- [提示文]:
+ + + + + + +

今回は「クレジットカードの手数料」について解説します。
クレジットカードを持っていれば、現金がなくても買い物ができるので、デートや旅行、通販サイトの商品購入などで大活躍してくれます。
しかし、ついつい使い過ぎてしまって、「知らない間に高額な手数料を請求されてしまった!」なんてこともあります。
そこで今回は
といった内容を紹介しています。
この記事を読めば、「お店から違法な手数料を請求された時の判断方法や対処法」がわかるだけでなく、「分割払いやリボ払いと通常の支払い時の手数料の違い」もわかります。
本記事では、知識不足が原因で損をしないために、今すぐできる・手数料を節約する方法をまとめています。
ぜひ最後まで読んで参考にしてくださいね。
クレジットカードの手数料2種類を比較
クレジットカードの手数料と一口に言っても、大きく分けると2つに分類できます。
まずは、2種類の手数料についてご紹介します。
①利用者にかかる手数料
一つ目は、私たち利用者にかかる手数料です。
1回払い(一括払い)・2回払い・ボーナス払いなど、通常の支払い方法で手数料がかかることはありません。
しかし、リボ払いや分割払いなどを使うと手数料を支払わなければなりません。
支払い方法や回数によってかかる手数料が異なり、また複雑な仕組みになっています。
身近で明日から使える知識になるので、本記事ではこちらの「利用者にかかる手数料」に比重を置いて分かりやすく解説します。

+ + + + + + +

- [確認用データ]:
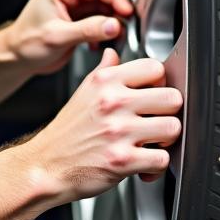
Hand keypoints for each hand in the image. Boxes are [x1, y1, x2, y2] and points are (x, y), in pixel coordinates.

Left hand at [3, 0, 134, 74]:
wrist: (17, 56)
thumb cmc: (26, 44)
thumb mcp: (58, 37)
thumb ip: (88, 30)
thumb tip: (114, 25)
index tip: (127, 12)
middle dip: (116, 5)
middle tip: (123, 23)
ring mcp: (72, 0)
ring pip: (104, 0)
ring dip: (111, 17)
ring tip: (111, 35)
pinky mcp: (77, 13)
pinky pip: (100, 13)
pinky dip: (105, 26)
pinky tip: (98, 40)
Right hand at [24, 49, 181, 202]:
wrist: (46, 164)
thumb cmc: (67, 132)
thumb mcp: (83, 92)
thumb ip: (104, 71)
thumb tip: (114, 54)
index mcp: (105, 81)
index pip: (155, 68)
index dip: (160, 83)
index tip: (154, 94)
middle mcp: (112, 102)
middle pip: (172, 98)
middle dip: (169, 113)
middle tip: (157, 121)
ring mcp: (118, 131)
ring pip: (173, 128)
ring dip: (167, 140)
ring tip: (153, 142)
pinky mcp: (122, 160)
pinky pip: (162, 159)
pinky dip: (156, 165)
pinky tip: (144, 162)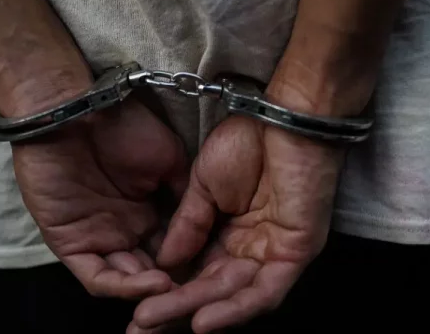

+ + + + + + +

- [課題指示]:
クレジットカードの手数料についての提示文をもとに、次の問いに答えよ。
(a) クレジットカードの手数料は、大きく分けていくつに分類できるとされているか。
(b) 手数料がかからない通常の支払い方法として挙げられているものは何か。
(c) 利用者が手数料を支払わなければならない支払い方法として挙げられているものは何か。

- [課題への回答]:
(a) 2つ。
(b) 1回払い(一括払い)、2回払い、ボーナス払い。
(c) リボ払いや分割払い。